Collected data:
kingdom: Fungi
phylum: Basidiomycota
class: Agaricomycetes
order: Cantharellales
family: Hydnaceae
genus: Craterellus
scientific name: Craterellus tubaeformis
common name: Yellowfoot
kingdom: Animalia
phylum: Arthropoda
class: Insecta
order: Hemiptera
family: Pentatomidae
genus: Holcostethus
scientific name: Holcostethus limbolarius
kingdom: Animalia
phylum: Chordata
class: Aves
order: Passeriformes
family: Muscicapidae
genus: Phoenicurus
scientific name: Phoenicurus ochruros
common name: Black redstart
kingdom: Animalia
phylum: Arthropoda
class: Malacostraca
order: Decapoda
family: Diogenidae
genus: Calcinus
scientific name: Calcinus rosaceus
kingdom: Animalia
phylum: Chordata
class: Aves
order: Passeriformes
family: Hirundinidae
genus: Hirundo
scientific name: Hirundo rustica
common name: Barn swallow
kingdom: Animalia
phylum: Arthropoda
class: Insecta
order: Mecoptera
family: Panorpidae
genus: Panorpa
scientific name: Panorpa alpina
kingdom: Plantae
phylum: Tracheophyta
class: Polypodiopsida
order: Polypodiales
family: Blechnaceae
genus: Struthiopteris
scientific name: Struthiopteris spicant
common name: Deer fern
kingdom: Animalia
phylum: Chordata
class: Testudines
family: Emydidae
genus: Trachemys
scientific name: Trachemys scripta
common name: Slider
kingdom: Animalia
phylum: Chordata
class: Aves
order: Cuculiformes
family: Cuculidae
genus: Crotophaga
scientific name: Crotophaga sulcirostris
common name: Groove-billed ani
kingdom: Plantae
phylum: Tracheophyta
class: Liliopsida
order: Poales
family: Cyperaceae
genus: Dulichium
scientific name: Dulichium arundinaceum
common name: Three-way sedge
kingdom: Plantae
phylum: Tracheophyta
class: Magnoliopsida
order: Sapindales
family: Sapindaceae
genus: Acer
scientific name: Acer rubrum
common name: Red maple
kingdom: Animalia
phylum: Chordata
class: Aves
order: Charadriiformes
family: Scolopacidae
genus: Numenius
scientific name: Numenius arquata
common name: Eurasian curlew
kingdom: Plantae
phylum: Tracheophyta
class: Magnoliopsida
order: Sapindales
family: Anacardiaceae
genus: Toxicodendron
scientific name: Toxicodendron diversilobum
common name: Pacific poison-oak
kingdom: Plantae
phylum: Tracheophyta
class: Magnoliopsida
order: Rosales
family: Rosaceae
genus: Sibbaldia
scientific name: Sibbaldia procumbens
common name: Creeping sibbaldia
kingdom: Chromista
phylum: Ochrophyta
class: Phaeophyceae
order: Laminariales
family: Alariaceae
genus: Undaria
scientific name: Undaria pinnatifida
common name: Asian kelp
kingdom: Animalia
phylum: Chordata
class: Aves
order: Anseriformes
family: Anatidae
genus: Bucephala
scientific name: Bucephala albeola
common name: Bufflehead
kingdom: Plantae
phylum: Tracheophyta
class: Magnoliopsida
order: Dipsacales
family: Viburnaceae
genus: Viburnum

Aim of the exercise:
Can you revise the material so that every "common name" becomes "vernacular name", with nothing else changed?

Answer:
kingdom: Fungi
phylum: Basidiomycota
class: Agaricomycetes
order: Cantharellales
family: Hydnaceae
genus: Craterellus
scientific name: Craterellus tubaeformis
vernacular name: Yellowfoot
kingdom: Animalia
phylum: Arthropoda
class: Insecta
order: Hemiptera
family: Pentatomidae
genus: Holcostethus
scientific name: Holcostethus limbolarius
kingdom: Animalia
phylum: Chordata
class: Aves
order: Passeriformes
family: Muscicapidae
genus: Phoenicurus
scientific name: Phoenicurus ochruros
vernacular name: Black redstart
kingdom: Animalia
phylum: Arthropoda
class: Malacostraca
order: Decapoda
family: Diogenidae
genus: Calcinus
scientific name: Calcinus rosaceus
kingdom: Animalia
phylum: Chordata
class: Aves
order: Passeriformes
family: Hirundinidae
genus: Hirundo
scientific name: Hirundo rustica
vernacular name: Barn swallow
kingdom: Animalia
phylum: Arthropoda
class: Insecta
order: Mecoptera
family: Panorpidae
genus: Panorpa
scientific name: Panorpa alpina
kingdom: Plantae
phylum: Tracheophyta
class: Polypodiopsida
order: Polypodiales
family: Blechnaceae
genus: Struthiopteris
scientific name: Struthiopteris spicant
vernacular name: Deer fern
kingdom: Animalia
phylum: Chordata
class: Testudines
family: Emydidae
genus: Trachemys
scientific name: Trachemys scripta
vernacular name: Slider
kingdom: Animalia
phylum: Chordata
class: Aves
order: Cuculiformes
family: Cuculidae
genus: Crotophaga
scientific name: Crotophaga sulcirostris
vernacular name: Groove-billed ani
kingdom: Plantae
phylum: Tracheophyta
class: Liliopsida
order: Poales
family: Cyperaceae
genus: Dulichium
scientific name: Dulichium arundinaceum
vernacular name: Three-way sedge
kingdom: Plantae
phylum: Tracheophyta
class: Magnoliopsida
order: Sapindales
family: Sapindaceae
genus: Acer
scientific name: Acer rubrum
vernacular name: Red maple
kingdom: Animalia
phylum: Chordata
class: Aves
order: Charadriiformes
family: Scolopacidae
genus: Numenius
scientific name: Numenius arquata
vernacular name: Eurasian curlew
kingdom: Plantae
phylum: Tracheophyta
class: Magnoliopsida
order: Sapindales
family: Anacardiaceae
genus: Toxicodendron
scientific name: Toxicodendron diversilobum
vernacular name: Pacific poison-oak
kingdom: Plantae
phylum: Tracheophyta
class: Magnoliopsida
order: Rosales
family: Rosaceae
genus: Sibbaldia
scientific name: Sibbaldia procumbens
vernacular name: Creeping sibbaldia
kingdom: Chromista
phylum: Ochrophyta
class: Phaeophyceae
order: Laminariales
family: Alariaceae
genus: Undaria
scientific name: Undaria pinnatifida
vernacular name: Asian kelp
kingdom: Animalia
phylum: Chordata
class: Aves
order: Anseriformes
family: Anatidae
genus: Bucephala
scientific name: Bucephala albeola
vernacular name: Bufflehead
kingdom: Plantae
phylum: Tracheophyta
class: Magnoliopsida
order: Dipsacales
family: Viburnaceae
genus: Viburnum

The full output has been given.